→ **PROBLEMS AND TASKS**:
[1] Translate into Spanish this sentence from the article about Cirrus the mustang: "Two years after she was captured, Cirrus is finally safe."
[2] Echo the article about Cirrus the mustang word for word, starting with "In March 2020, Cirrus" and going on through "show her progress.".
[3] According to the article about Cirrus the mustang, how many wild horses were taken in the 2018 BLM roundup that included her?

***** PASSAGE *****

We all know mustangs are beautiful animals, but every now and then, we see a wild horse with something special. There's Picasso, a wild stallion with an inspiring legacy of freedom, and now iHeartHorses would like to introduce you to Cirrus. Rounded up by the Bureau of Land Management in 2018, this pinto mare is easily recognized by her incredible markings.
A representative with American Wild Horse Campaign (AWHC) first noticed Cirrus' unique coat pattern while observing wild horses in Burns, Oregon. You don't have to look too closely to spot what exactly makes Cirrus so special. The white patch on her neck clearly resembles a horse—including a perfectly placed brown eye and a flowing white mane.
When looking at Cirrus from the side, it gives the illusion of two horses galloping side by side.
Seeing Cirrus live wild and free was a remarkable experience, but the beautiful mare's life changed forever when helicopters descended on her herd.
In a continued effort to manage wild horse populations in the western United States, the BLM conducted one of their many roundups in 2018. Cirrus happened to be one of 846 wild horses that were taken from their home lands and transported to government holding facilities.
While some of the feral horses and burros captured by the BLM are successfully adopted into good homes, it's common knowledge that many of the horses suffer from much different fates. AWHC is an organization dedicated to defending America's wild horse populations and preserving their habitat. When they heard Cirrus's future was at risk, they worked hard to secure her a better life.
Two years after she was captured, Cirrus is finally safe.
AWHC joined forces with a wild horse sanctuary in Northern California called Montgomery Creek Ranch. With 2,000 acres of pristine habitat, Montgomery Creek Ranch is where wild horses and burros reclaim their freedom. They take in horses with nowhere else to go, and over 200 wild horses are currently living completely free within the safety of the sanctuary. The organization also has a training program for certain younger horses with potential to be adopted.
In March 2020, Cirrus finally arrived at Montgomery Creek Ranch ready to start fresh.
Despite living the majority of her life away from humans, ranch caretakers found Cirrus to be surprisingly calm and gentle. She's now 10 years old, and wild horse advocates believe her story needs to be told. It's the same story that happens over and over as wild horse territory is continually restricted.
Montgomery Creek Ranch and AWHC believe Cirrus could be an ambassador for all wild horses. At the ranch, Cirrus' caretakers have started to gently get her used to being around humans. With her natural curiosity and calm nature, the gorgeous mare has already decided that some humans aren't so bad.
Cirrus has been at the ranch for only a few months, and videos sent to iHeartHorses from Montgomery Creek Ranch show her progress.
Video Courtesy of Montgomery Creek Ranch
Above all, Cirrus' happiness is top priority.
Her caretakers will let her decide whether she wants to move forward with training or live with minimal human contact within the large herd at the sanctuary. Either way, the important thing is that the mustang with incredible markings is safe, and her future is secure. The next step is spreading the word and saving even more wild horses.

***** SOURCE MATERIAL *****

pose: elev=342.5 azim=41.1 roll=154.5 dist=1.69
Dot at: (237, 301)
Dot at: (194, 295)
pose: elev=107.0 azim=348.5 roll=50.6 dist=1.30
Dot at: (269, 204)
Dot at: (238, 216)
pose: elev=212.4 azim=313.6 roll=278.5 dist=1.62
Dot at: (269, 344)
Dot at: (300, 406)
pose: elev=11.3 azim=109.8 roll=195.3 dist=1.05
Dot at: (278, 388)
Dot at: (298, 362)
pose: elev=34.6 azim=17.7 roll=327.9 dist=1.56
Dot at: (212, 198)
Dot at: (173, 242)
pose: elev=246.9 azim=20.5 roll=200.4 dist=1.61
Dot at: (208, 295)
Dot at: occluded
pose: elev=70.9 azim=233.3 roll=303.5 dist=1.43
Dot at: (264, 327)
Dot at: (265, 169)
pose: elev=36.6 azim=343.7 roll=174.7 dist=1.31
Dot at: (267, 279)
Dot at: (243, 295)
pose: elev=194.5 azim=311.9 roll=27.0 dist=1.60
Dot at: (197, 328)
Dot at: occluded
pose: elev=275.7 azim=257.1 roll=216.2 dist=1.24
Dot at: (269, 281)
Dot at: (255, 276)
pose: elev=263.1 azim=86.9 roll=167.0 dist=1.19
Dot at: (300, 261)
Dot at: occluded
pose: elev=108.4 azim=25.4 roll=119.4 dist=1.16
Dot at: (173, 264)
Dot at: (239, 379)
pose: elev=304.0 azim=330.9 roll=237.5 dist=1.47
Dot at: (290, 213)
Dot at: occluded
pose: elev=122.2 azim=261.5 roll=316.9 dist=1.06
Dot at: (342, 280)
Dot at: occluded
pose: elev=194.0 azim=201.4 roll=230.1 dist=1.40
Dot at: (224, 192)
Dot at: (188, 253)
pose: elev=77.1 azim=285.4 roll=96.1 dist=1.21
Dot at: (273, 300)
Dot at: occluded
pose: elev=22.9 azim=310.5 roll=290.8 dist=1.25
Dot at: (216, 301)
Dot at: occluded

*****

→ **RESPONSES BY TASK**:
[1] Dos años después de ser capturada, Cirrus por fin está a salvo.

[2]
In March 2020, Cirrus finally arrived at Montgomery Creek Ranch ready to start fresh.
Despite living the majority of her life away from humans, ranch caretakers found Cirrus to be surprisingly calm and gentle. She's now 10 years old, and wild horse advocates believe her story needs to be told. It's the same story that happens over and over as wild horse territory is continually restricted.
Montgomery Creek Ranch and AWHC believe Cirrus could be an ambassador for all wild horses. At the ranch, Cirrus' caretakers have started to gently get her used to being around humans. With her natural curiosity and calm nature, the gorgeous mare has already decided that some humans aren't so bad.
Cirrus has been at the ranch for only a few months, and videos sent to iHeartHorses from Montgomery Creek Ranch show her progress.

[3] 846 wild horses.